I’d encountered a pair of splendid, twice-human-size puppets on the streets of Ubud during Galungan ceremonies one year and had never seen them again until now. I’d wondered how the person wearing the towering figure managed to manipulate it. One friend caught me peeking under the sarong of the tall fellow on the far end and made a cheeky remark. But I’d satisfied my curiosity. A metal rod ran vertically inside the body for the puppeteer to hold. At approximately navel height, a hole allowed just enough visibility to avoid a collision.

Above is a tiny sampling of the 1300 masks and 5700 puppets on display at Setia Darma House of Masks and Puppets. Mr. Hadi Sunyoto, a businessman and cultural enthusiast, wanted to preserve this traditional art form. He built the museum in 2006 for his collection. As I entered the sixth building, look who was there.

Later that afternoon I sat at home revisiting the photos I’d taken, one-hundred per cent disgusted with myself. There was no justification for my arrogant failure to expect magnificence instead of mediocrity. Why did I fall into that trap even when I was aware of the tendency and had set an intention not to?

I noticed a significant shift in energy as January rolled in and proclaimed 2019 the year of the shadow. The time felt right to go more deeply into the dark side of my psyche. The trip to the mask museum shed light on judgment and superiority, two traits I would never have claimed as part of my M.O. But there they were and when I acknowledged their presence I saw how they’d impacted other areas of my life.
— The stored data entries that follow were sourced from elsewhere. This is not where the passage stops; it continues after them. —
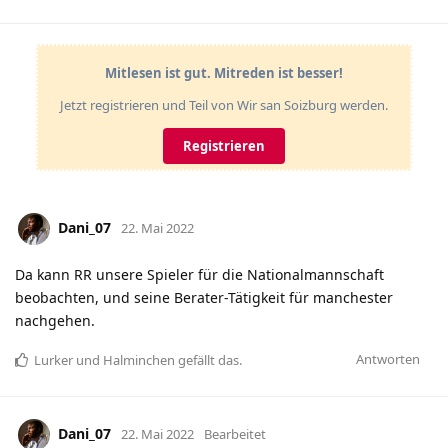
Mitlesen ist gut. Mitreden ist besser!
Jetzt registrieren und Teil von Wir san Soizburg werden.
Registrieren
Dani_07
22. Mai 2022
Da kann RR unsere Spieler für die Nationalmannschaft
beobachten, und seine Berater-Tätigkeit für manchester
nachgehen.
Antworten
Lurker
und
Halminchen
gefällt das
.
Dani_07
22. Mai 2022
Bearbeitet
It appears the Universe is an eager partner in this quest and is taking every opportunity to smack me with evidence of my least attractive qualities. There’s a growing list. I remind myself I asked for it, but more often than not these toxic tendencies are the last things I would have expected to be true of me.

But I’m owning my shadows, dear ones, so take heart! It’s only February. By 2020 I should be a much nicer person!